Even equipment the group had rented is locked up, until arrangements can be made with Marx’s next of kin in the U.S. to release it. “We seriously talked of canceling the show altogether,” says Reale.

But the show has been rescued, rehoused, and restaged for a short run, due to the three friends’ desire to salvage their project, and a community that’s supportive of Red One Theatre’s work. “Matt Austin was there on what was supposed to be our opening night—a bunch of audience members were there, locked out, as we were,” says Blais. “And the next day, Matt told us, ‘I’m on this—I’ve talked to Marcello [Cabezas.]’ Marcello hooked us up with Zach [Kellum] here at The Department, who’s been amazing, and someone else donated chairs... there’s been this outpouring of support from the community, who really stepped up in our time of need.” 

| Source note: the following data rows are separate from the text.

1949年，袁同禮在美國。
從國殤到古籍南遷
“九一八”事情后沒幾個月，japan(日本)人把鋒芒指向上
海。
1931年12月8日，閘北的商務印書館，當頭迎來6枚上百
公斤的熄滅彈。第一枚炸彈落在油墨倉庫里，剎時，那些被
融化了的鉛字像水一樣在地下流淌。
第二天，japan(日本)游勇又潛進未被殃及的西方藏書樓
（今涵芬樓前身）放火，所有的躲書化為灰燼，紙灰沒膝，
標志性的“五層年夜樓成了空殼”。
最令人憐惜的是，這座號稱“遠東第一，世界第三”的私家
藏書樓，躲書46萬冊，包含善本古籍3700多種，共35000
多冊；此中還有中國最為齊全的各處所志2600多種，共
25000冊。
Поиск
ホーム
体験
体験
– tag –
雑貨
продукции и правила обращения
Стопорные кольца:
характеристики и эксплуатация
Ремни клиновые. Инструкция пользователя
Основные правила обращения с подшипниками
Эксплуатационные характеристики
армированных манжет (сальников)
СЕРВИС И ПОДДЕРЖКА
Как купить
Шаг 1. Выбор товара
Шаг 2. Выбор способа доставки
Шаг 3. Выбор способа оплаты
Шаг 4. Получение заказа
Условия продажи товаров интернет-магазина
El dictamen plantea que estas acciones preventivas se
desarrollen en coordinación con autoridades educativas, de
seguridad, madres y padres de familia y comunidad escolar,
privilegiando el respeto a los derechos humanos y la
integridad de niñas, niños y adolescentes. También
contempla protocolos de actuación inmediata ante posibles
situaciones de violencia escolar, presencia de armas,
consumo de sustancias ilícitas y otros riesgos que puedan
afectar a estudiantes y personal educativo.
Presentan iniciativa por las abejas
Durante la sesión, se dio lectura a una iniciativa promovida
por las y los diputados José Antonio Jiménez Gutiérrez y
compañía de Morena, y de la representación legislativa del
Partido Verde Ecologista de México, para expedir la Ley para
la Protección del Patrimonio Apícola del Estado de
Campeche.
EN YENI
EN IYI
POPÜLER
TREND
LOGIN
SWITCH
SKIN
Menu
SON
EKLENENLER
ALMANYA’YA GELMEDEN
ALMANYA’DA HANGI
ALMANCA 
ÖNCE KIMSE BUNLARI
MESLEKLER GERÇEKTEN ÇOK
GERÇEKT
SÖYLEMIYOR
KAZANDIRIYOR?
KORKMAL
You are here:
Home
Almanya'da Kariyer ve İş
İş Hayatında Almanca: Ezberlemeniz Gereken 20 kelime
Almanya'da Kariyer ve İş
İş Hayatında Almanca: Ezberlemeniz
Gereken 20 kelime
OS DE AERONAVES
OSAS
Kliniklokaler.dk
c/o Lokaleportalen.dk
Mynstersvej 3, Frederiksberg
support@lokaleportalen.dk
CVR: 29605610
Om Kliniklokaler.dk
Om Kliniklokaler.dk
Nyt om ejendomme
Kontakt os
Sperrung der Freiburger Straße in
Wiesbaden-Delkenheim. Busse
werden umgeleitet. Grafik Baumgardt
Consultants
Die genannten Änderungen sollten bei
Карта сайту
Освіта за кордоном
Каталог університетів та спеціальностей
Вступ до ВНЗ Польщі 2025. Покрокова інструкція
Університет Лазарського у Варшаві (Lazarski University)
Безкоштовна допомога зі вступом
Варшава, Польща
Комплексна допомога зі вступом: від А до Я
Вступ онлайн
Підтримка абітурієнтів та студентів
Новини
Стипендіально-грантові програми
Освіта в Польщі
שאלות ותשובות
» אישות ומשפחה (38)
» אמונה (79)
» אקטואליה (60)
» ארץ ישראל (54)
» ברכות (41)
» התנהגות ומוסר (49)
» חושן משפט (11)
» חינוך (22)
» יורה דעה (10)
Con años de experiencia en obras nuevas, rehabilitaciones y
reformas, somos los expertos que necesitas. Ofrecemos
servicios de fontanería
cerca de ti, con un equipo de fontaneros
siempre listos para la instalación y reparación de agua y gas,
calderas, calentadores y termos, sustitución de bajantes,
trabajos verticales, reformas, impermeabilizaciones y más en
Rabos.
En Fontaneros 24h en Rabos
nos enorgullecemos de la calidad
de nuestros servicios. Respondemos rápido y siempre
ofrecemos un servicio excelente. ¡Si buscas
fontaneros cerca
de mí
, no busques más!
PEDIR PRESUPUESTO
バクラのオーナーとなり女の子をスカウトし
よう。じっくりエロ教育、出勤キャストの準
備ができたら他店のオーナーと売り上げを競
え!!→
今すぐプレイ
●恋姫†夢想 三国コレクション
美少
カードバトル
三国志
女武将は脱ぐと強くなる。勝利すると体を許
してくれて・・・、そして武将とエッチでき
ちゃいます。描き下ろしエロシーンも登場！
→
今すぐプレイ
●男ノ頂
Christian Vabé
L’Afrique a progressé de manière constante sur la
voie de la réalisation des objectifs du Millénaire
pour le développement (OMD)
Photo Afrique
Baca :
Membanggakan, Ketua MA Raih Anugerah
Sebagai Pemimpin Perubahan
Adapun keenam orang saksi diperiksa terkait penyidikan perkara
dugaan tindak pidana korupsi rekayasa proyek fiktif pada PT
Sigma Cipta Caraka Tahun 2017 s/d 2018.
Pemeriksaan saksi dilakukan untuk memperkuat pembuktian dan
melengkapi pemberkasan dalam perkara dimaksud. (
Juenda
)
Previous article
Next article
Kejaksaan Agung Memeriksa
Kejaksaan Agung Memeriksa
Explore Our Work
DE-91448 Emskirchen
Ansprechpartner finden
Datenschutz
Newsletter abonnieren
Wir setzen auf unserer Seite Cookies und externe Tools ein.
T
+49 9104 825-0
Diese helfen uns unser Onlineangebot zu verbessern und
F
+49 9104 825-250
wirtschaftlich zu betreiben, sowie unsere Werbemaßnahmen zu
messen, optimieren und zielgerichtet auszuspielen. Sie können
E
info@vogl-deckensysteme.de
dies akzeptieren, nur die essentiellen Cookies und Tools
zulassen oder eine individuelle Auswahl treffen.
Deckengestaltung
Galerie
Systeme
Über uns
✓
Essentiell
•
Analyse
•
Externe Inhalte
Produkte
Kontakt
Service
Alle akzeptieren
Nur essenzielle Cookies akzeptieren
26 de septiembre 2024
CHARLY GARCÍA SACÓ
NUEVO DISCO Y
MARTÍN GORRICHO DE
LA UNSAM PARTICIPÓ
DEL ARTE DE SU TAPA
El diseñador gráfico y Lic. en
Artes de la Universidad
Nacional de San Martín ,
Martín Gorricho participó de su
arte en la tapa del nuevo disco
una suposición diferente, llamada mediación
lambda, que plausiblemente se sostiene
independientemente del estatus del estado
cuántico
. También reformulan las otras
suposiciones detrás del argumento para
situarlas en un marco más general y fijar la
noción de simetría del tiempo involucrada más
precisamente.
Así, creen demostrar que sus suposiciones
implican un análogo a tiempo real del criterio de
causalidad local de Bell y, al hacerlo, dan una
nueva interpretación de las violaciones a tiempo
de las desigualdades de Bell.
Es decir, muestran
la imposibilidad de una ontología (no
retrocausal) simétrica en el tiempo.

There are a few pictures of the original set and lighting design tacked up in the studio for comparison, but audiences may be getting a better show in the intimate new venue. The three actors perform in the round, within arm’s reach of the audience, and it’s a rare chance to get up close and personal with rising stars. Blais, for example, will be at the Toronto Centre For The Arts in April to play Hamlet, and The Scotsman—“You know who I mean, right?” (He doesn’t want to utter “Macbeth” in the new space, after everything that’s happened.) And Dinicol’s currently starring in The L.A. Complex, a new prime-time soap about Canadian entertainers trying to “make it” in Hollywood. The steamy show, produced and filmed in Toronto (for the most part) by Epitome Productions (Degrassi), is already a critically acclaimed hit on MuchMusic, and is scheduled to debut in the U.S. on the CW Network this spring

Due to the short window of availability at The Department (not to mention the actors’ own busy schedules), Pvt. WARS will get 14 performances over just seven nights, with nightly 7 p.m. and 9 p.m. shows, closing on Friday, Feb. 24. (The adapted run is taking place in the week that was supposed to be the original show’s “extension.”) “We’re doing two shows a night because we want to be able to do the show for as many people as possible, and we have so little time to do it in,” explains Blais.

The actors are well aware the odds are against them filling the space, with postcards across the city with incorrect dates and venue listed, but there are obviously more important reasons for them to perform this play than the company’s bottom line. “I think if we’d shelved the show, we’d have had to live with a lot of regret,” says Blais.

Getting to play men who cope with trauma through comedy and camaraderie is probably the best way for the actors to recover from their own traumatic experience. “You have to be able to find levity in dark times,” says Blais. “And after all, we’re actors. This is what we love to do.”